此次特展,遴選明末清初具代表性的女性畫家,如馬守真(1548-1604)、邢慈靜(1573-1640 後)、趙文俶(1595-1634)、黃媛介(1614 或 1620-1669前)、李因(1610-1685)、顧媚(1619-1663 或1664)、李柁那(約活動於明朝晚期)與林雪(約活動於十七世紀)等人,展出她們的山水、人物、花卉、草蟲等畫作。無論工筆寫意或水墨設色、筆墨或構圖,莫不體現出女性走向公眾視線的卓然風姿。

Elegant Images of the Brush: Women's Painting in the Late Ming and Early Qing Period

The latter half of the sixteenth century marked the beginning of a breakdown in the political institution of the Ming dynasty court. The followers of Wang Yangming's (1472-1529) School of the Mind also challenged some of the orthodox views in Neo-Confucian teachings from the Song dynasty, leading towards more liberal ways of thinking. At the same time, the rise of capitalism and a flourishing market economy transformed the overall fabric of traditional society. One of the results was that the originally restricted lifestyle of women started to undergo change. Along with the spread of education and a burgeoning print industry, all of these became factors that created fertile ground for cultivating women of talent and refinement.

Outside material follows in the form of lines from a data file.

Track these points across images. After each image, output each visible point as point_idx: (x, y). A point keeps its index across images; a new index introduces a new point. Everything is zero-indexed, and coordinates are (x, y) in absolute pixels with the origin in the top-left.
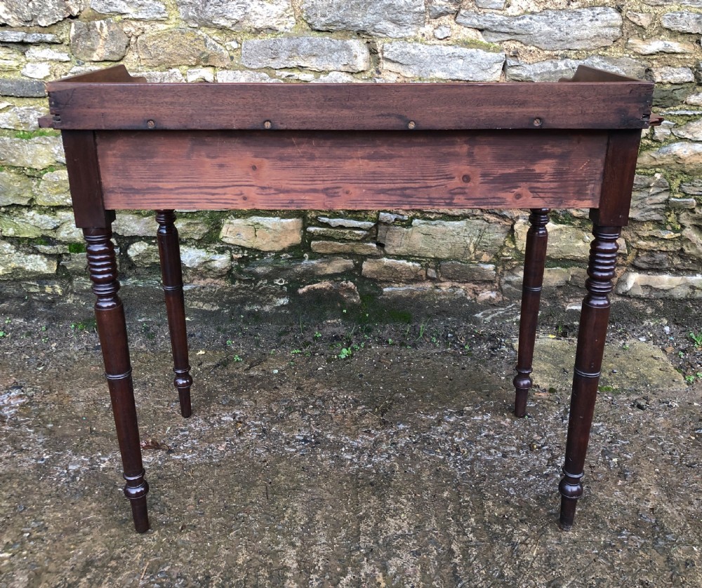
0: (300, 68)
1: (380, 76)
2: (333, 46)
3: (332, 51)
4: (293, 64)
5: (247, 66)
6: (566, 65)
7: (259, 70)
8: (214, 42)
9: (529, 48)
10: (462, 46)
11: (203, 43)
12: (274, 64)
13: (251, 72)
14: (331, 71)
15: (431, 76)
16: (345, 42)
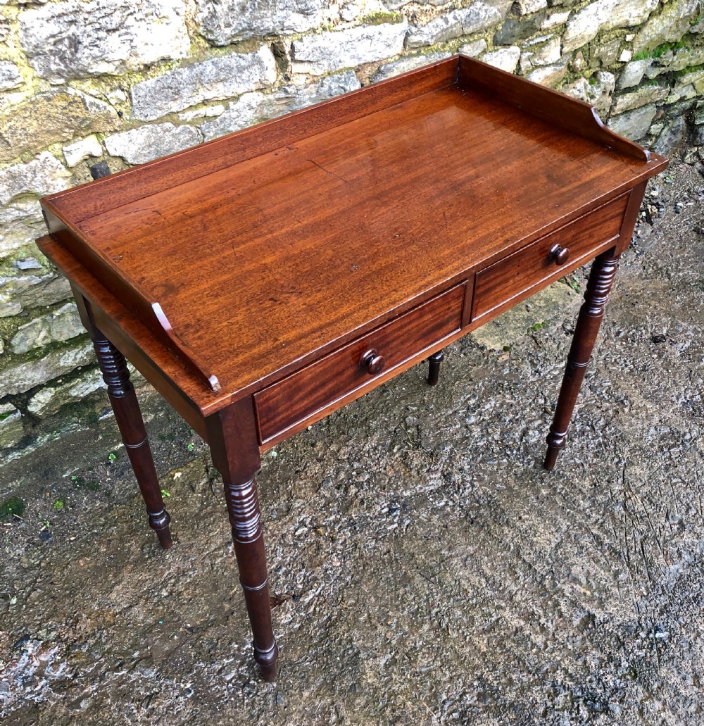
0: (205, 102)
1: (290, 83)
2: (243, 63)
3: (241, 69)
4: (198, 99)
5: (142, 119)
6: (455, 18)
7: (160, 121)
8: (93, 100)
9: (424, 8)
10: (370, 24)
11: (81, 105)
12: (175, 107)
13: (150, 126)
14: (242, 94)
15: (341, 67)
16: (256, 55)
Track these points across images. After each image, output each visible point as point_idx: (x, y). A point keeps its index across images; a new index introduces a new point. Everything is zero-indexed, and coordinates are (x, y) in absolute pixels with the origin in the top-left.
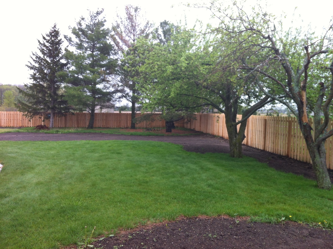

Later in the Qing dynasty, Tang Shuyu (1795-1855) in The Jade Terrace History of Painting compiled a record of women painters over the ages, finding most of them to be active in art circles of the sixteenth and seventeenth centuries. Whether ladies of the upper classes or courtesans of renown, these women emerged in the tumultuous period that embraced China in the late Ming and early Qing dynasty. Although these women painters often came from opposite sides of the social spectrum, with the help of teachers in girls' schools and with male scholars as intermediaries, they were able to form a unique network of social exchange, often reciprocating in art and engaging in social activities. The interaction and deepening of the artistic language between them yielded exceptional works much praised in art circles at the time.

This special exhibition represents a selection of representative women painters from the late Ming and early Qing period. Spanning the sixteenth to seventeenth centuries, they include Ma Shouzhen (1548-1604), Xing Cijing (1573-after 1640), Zhao-Wen Chu (1595-1634), Huang Yuanjie (1614/20-before 1669), Li Yin (1610-1685), Gu Mei (1619-1663/64), Li Tuona (fl. ca. late Ming), and Lin Xue (fl. ca. 17th c.). These paintings of landscapes, figures, flowers, and plants, whether in the "fine-line" or "sketching-ideas" traditions, in ink and colors or monochrome ink, or with varying compositional formats, all bring the extraordinary talent and grace of late Ming and early Qing women artists into public view once again.